A propos

Aux origines du hacking éthique...

Le Centre de Recherche des Officiers de la Gendarmerie Nationale (CREOGN) se penche sur la question de l'avenir du hacker éthique... Une note remarquable pleine d'enseignement

ENISA

Qu'est-ce que le hacking éthique ?

Pour la première fois, le CREOGN se penche sur la question du hacking éthique, preuve s'il en est des préoccupations en matière de cybersécurité et plus largement, de sécurité de l'information... Selon la note produite par le lieutenant colonel JALOYAN, docteur en méthodes formelles appliquées à la cybersécurité, le hacking éthique désigne un ensemble de normes et de pratiques visant à l'identification et la correction de vulnérabilités des systèmes d'informations par une approche coopérative avec les propriétaires des systèmes ciblés. Le hacking, en tant que réseau, trouve quant à lui son origine dans les plaisanteries réalisées par les étudiants du MIT, qui se traduisaient par un contournement des règles en faisant preuve d'ingéniosité : ce mouvement connaîtra d'ailleurs un très fort développement avec la popularisation de conventions de hackers telles que le Chaos Communication Congress ou DEF CON. Ces conventions constitueront autant de lieux rencontres entre hackers et services de renseignement, qui vont progressivement interagir, puis s'affronter pour mieux poursuivre un intérêt commun, assurer la sécurité de l'information...

Du hacking à l'Infosec...

L'opposition entre services et hackers, qui prenaient forme lors de compétitions, va progressivement s'estomper à partir des années 2000 : la Central Intelligence Agency, le Department of Defense ou la National Security Agency vont en effet chercher à convaincre les hackers de rejoindre leurs rangs. Fruit de ces rapprochements et interactions croissants, un marché blanc qui comprend des programme de divulgation responsable comme les "bug bounties", "pentests" ou "hackathons" se développe. Cette transformation, voire normalisation, prend progressivement un nom : l'infosec, pour "Information Security" ou "cybersécurité"... Ce nouveau concept se formalise ensuite par la création de normes spécifiquement liées à la sécurité des systèmes d'information, comme les normes ISO 15408, ISO 27001 ou le Référentiel Général de Sécurité. Ou encore la création de formations orientées vers la cybersécurité. Malgré ces développements, la sécurité des systèmes d'informations souffre de l'apparition de nouvelles menaces via les objets connectés ou encore les atteintes massives aux données à caractère personnel, avec les scandales "Cambridge Analytica/AggregateIQ" pour ne citer qu'eux.
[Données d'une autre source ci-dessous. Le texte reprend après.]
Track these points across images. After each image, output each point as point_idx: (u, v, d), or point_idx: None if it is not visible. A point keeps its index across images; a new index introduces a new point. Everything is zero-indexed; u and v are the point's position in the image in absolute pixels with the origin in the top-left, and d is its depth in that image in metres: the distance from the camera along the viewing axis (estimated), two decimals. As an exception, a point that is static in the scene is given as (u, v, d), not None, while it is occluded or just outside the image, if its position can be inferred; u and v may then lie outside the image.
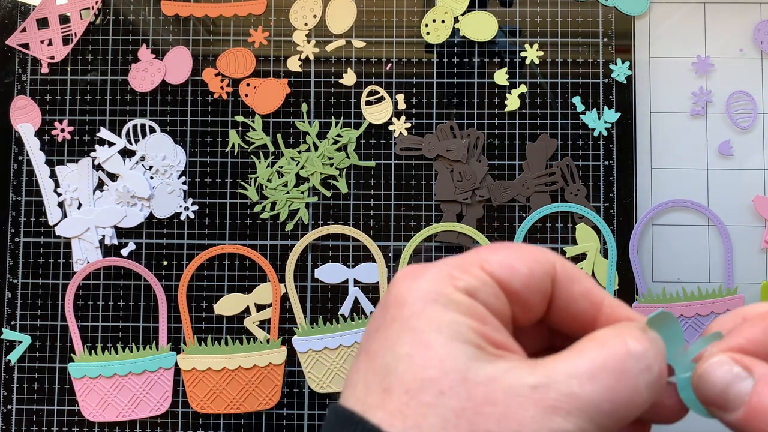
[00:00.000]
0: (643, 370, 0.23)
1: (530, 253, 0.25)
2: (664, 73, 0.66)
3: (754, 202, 0.65)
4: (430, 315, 0.23)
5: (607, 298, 0.26)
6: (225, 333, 0.65)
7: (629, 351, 0.23)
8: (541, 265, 0.25)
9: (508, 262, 0.25)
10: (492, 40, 0.66)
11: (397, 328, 0.23)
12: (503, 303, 0.25)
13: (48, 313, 0.65)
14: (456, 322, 0.23)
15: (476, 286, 0.24)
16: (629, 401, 0.22)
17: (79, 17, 0.67)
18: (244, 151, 0.66)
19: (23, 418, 0.65)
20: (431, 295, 0.23)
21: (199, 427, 0.64)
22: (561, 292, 0.25)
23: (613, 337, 0.23)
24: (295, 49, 0.67)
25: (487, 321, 0.24)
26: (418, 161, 0.66)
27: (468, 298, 0.24)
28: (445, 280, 0.24)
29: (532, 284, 0.25)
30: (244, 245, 0.65)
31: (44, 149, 0.66)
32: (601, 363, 0.22)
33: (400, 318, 0.23)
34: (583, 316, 0.26)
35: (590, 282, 0.26)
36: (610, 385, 0.22)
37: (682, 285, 0.64)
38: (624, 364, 0.22)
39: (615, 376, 0.22)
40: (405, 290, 0.24)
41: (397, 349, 0.23)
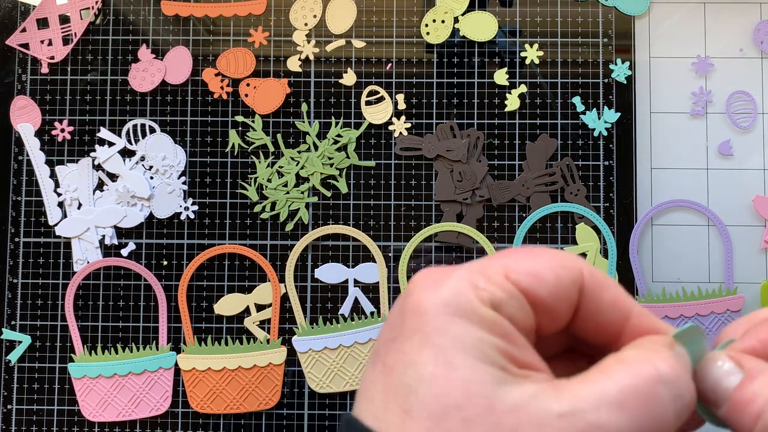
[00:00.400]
0: (675, 397, 0.22)
1: (557, 259, 0.24)
2: (664, 73, 0.66)
3: (754, 202, 0.65)
4: (454, 332, 0.22)
5: (635, 307, 0.25)
6: (225, 333, 0.65)
7: (660, 376, 0.22)
8: (568, 271, 0.24)
9: (534, 270, 0.23)
10: (492, 40, 0.66)
11: (417, 342, 0.22)
12: (528, 315, 0.24)
13: (48, 313, 0.65)
14: (481, 341, 0.22)
15: (502, 298, 0.23)
16: (656, 429, 0.21)
17: (79, 17, 0.67)
18: (244, 151, 0.66)
19: (23, 418, 0.65)
20: (454, 309, 0.22)
21: (199, 427, 0.64)
22: (588, 300, 0.24)
23: (641, 358, 0.22)
24: (295, 49, 0.67)
25: (512, 338, 0.23)
26: (418, 161, 0.66)
27: (493, 312, 0.23)
28: (469, 290, 0.23)
29: (559, 293, 0.24)
30: (244, 245, 0.65)
31: (44, 149, 0.66)
32: (631, 388, 0.21)
33: (421, 331, 0.22)
34: (610, 325, 0.25)
35: (619, 289, 0.25)
36: (638, 415, 0.21)
37: (682, 285, 0.64)
38: (654, 391, 0.21)
39: (645, 404, 0.21)
40: (425, 299, 0.23)
41: (419, 368, 0.22)
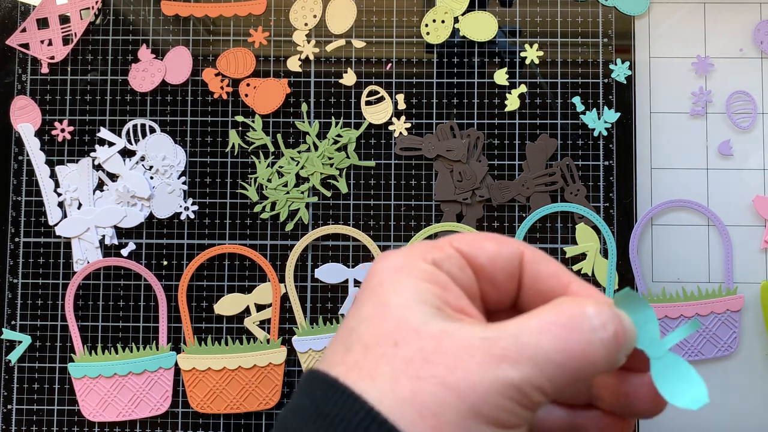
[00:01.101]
0: (598, 327, 0.23)
1: (499, 236, 0.27)
2: (664, 73, 0.66)
3: (754, 202, 0.65)
4: (394, 281, 0.24)
5: (575, 280, 0.26)
6: (225, 333, 0.65)
7: (584, 311, 0.23)
8: (508, 245, 0.26)
9: (476, 241, 0.26)
10: (492, 40, 0.66)
11: (365, 296, 0.25)
12: (468, 276, 0.26)
13: (48, 313, 0.65)
14: (417, 286, 0.24)
15: (442, 257, 0.25)
16: (582, 354, 0.22)
17: (79, 17, 0.67)
18: (244, 151, 0.66)
19: (23, 418, 0.65)
20: (398, 266, 0.25)
21: (199, 427, 0.64)
22: (529, 272, 0.26)
23: (571, 300, 0.24)
24: (295, 49, 0.67)
25: (449, 288, 0.25)
26: (418, 161, 0.66)
27: (432, 266, 0.25)
28: (415, 254, 0.25)
29: (498, 261, 0.26)
30: (244, 245, 0.65)
31: (44, 149, 0.66)
32: (554, 319, 0.23)
33: (369, 288, 0.25)
34: (552, 295, 0.26)
35: (559, 265, 0.26)
36: (561, 336, 0.22)
37: (682, 285, 0.64)
38: (577, 320, 0.23)
39: (567, 330, 0.22)
40: (377, 267, 0.26)
41: (361, 312, 0.24)
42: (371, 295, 0.25)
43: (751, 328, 0.64)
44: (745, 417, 0.64)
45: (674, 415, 0.64)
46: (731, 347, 0.63)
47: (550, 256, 0.27)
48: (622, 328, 0.23)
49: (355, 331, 0.24)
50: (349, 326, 0.24)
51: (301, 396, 0.23)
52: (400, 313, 0.23)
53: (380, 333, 0.23)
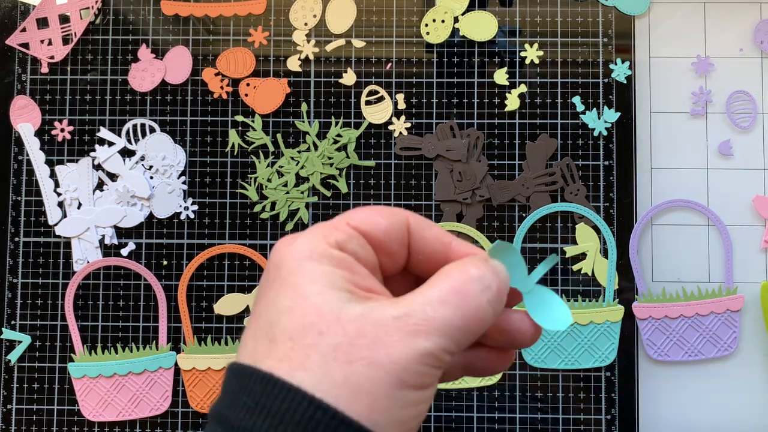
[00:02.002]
0: (484, 289, 0.26)
1: (387, 209, 0.29)
2: (664, 73, 0.66)
3: (754, 202, 0.65)
4: (306, 270, 0.26)
5: (454, 240, 0.30)
6: (225, 333, 0.65)
7: (470, 276, 0.27)
8: (397, 216, 0.29)
9: (369, 217, 0.28)
10: (492, 40, 0.66)
11: (277, 287, 0.26)
12: (369, 252, 0.28)
13: (48, 313, 0.65)
14: (328, 273, 0.26)
15: (345, 239, 0.27)
16: (476, 316, 0.26)
17: (79, 17, 0.67)
18: (244, 151, 0.66)
19: (23, 418, 0.65)
20: (306, 253, 0.26)
21: (199, 427, 0.64)
22: (415, 237, 0.29)
23: (458, 267, 0.27)
24: (295, 49, 0.67)
25: (356, 270, 0.27)
26: (418, 161, 0.66)
27: (338, 251, 0.27)
28: (319, 238, 0.27)
29: (392, 233, 0.28)
30: (244, 245, 0.65)
31: (44, 149, 0.66)
32: (449, 288, 0.26)
33: (279, 278, 0.26)
34: (437, 257, 0.29)
35: (439, 228, 0.30)
36: (457, 304, 0.26)
37: (682, 285, 0.64)
38: (467, 286, 0.26)
39: (461, 297, 0.26)
40: (282, 253, 0.27)
41: (278, 304, 0.25)
42: (284, 285, 0.26)
43: (751, 328, 0.64)
44: (745, 417, 0.64)
45: (675, 415, 0.64)
46: (731, 347, 0.63)
47: (429, 220, 0.30)
48: (500, 282, 0.27)
49: (276, 323, 0.25)
50: (269, 318, 0.25)
51: (235, 392, 0.25)
52: (319, 303, 0.25)
53: (304, 324, 0.24)
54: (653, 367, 0.64)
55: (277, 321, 0.25)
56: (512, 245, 0.29)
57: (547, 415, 0.64)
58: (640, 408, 0.64)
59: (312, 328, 0.24)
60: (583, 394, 0.64)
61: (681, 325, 0.63)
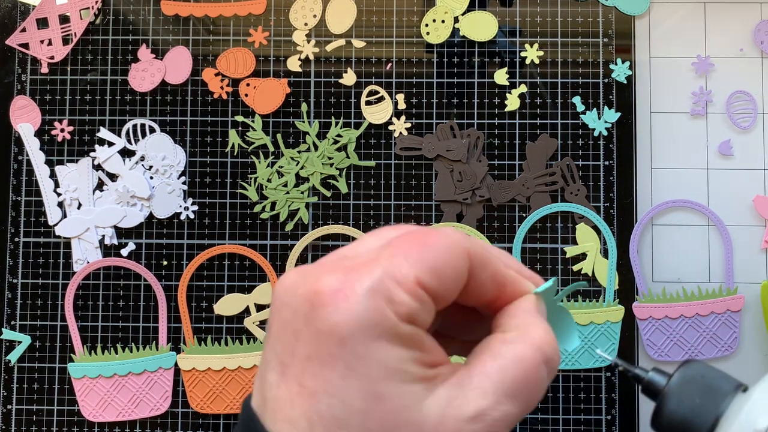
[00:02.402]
0: (551, 371, 0.25)
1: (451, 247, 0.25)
2: (664, 73, 0.66)
3: (754, 202, 0.65)
4: (377, 357, 0.22)
5: (508, 277, 0.27)
6: (225, 333, 0.65)
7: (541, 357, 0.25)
8: (461, 260, 0.25)
9: (438, 269, 0.24)
10: (492, 40, 0.66)
11: (341, 371, 0.22)
12: (433, 313, 0.25)
13: (48, 313, 0.65)
14: (402, 360, 0.23)
15: (416, 310, 0.23)
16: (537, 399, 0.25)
17: (78, 17, 0.67)
18: (244, 151, 0.66)
19: (23, 418, 0.65)
20: (374, 331, 0.22)
21: (199, 427, 0.64)
22: (472, 279, 0.26)
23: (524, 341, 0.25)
24: (295, 49, 0.67)
25: (426, 346, 0.24)
26: (418, 161, 0.66)
27: (411, 327, 0.23)
28: (385, 307, 0.23)
29: (457, 284, 0.25)
30: (244, 245, 0.65)
31: (44, 149, 0.66)
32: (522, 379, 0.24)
33: (343, 360, 0.22)
34: (489, 295, 0.27)
35: (495, 264, 0.26)
36: (527, 399, 0.24)
37: (682, 285, 0.64)
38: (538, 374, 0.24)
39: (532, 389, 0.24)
40: (340, 320, 0.22)
41: (347, 400, 0.22)
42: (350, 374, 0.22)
43: (751, 328, 0.64)
44: (745, 417, 0.64)
45: (674, 415, 0.64)
46: (731, 347, 0.63)
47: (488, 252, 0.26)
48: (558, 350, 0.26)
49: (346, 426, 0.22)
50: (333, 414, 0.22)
51: None
52: (395, 407, 0.22)
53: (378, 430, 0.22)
54: (653, 367, 0.64)
55: (348, 423, 0.22)
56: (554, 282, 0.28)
57: (547, 416, 0.64)
58: (640, 408, 0.64)
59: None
60: (583, 394, 0.64)
61: (681, 326, 0.63)
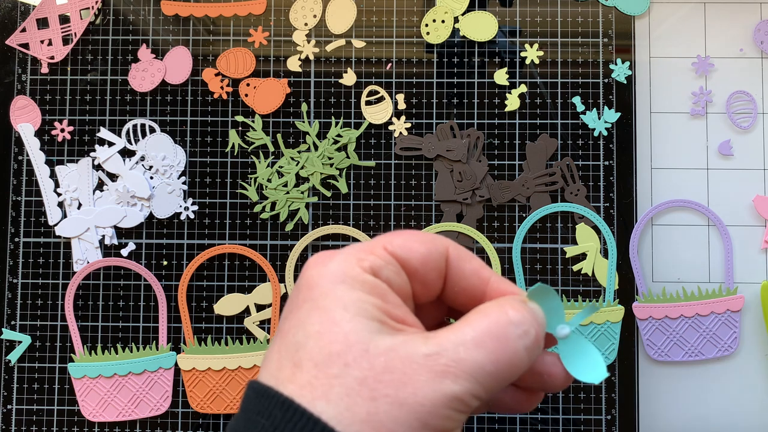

L'émergence de nouvelles contraintes en matière de conformité, comme la loi du 7 octobre 2016, la loi Sapin, le règlement général sur la protection des données ou enfin la loi du 30 juillet 2018 sur le secret des affaires parachève un peu plus le divorce progressif entre la communauté du hacking et communauté cyber.

Nouveaux jeux, nouvelles règles...

Selon l'auteur de la note, le Lieutenant Colonel JALOYAN, la période 2015-2020 marque le grand retour de l'État dans le cyber, qui s'équipe de structures spécifiquement dédiées à la cybersécurité. En France, le COMCYBER voit le jour en 2017, alors que l'Institut de Recherche Criminelle de la Gendarmerie Nationale (IRCGN) ou encore le Centre de Lutte contre les Criminalités Numériques (C3N) voient le jour où se renforcent... Cependant, si l'État développe la formation et recherche avec le recrutement de stagiaires, d'alternants, le financement de thèses ou la mise en place de partenariats académiques, comme le Pôle d'excellence cyber, l'absence d'avancement ainsi que la limitation de la durée des contrats de la fonction publique conduisent au renouvellement important sur des postes nécessitant une forte spécialisation, voire contribuent à la précarisation de ce type d'emplois. Finalement, une nouvelle vague de hackers dotés de nouveaux outils favorisant l'action clandestine émerge, ainsi qu'un marché gris avec une nouvelle vague d'entreprises comme Clearview AI, spécialisée dans l'usage de la reconnaissance faciale, ou NSO, rendue célèbre grâçe au logiciel espion Pegasus. Parmi les principales tendances et perspectives, qui ne sont pas des plus optimistes mais État des plus réalistes, une partie de la communauté "hacking" semble basculer vers les gouvernements via des modèles de type sociétés militaires privées (SMP) : ces sociétés, souvent fondées par des anciens des services recrutent ainsi principalement parmi ces mêmes profils, en reconversion dans le privé : progressivement, le hacking devient un service achetable par des États géopolitiquement proches.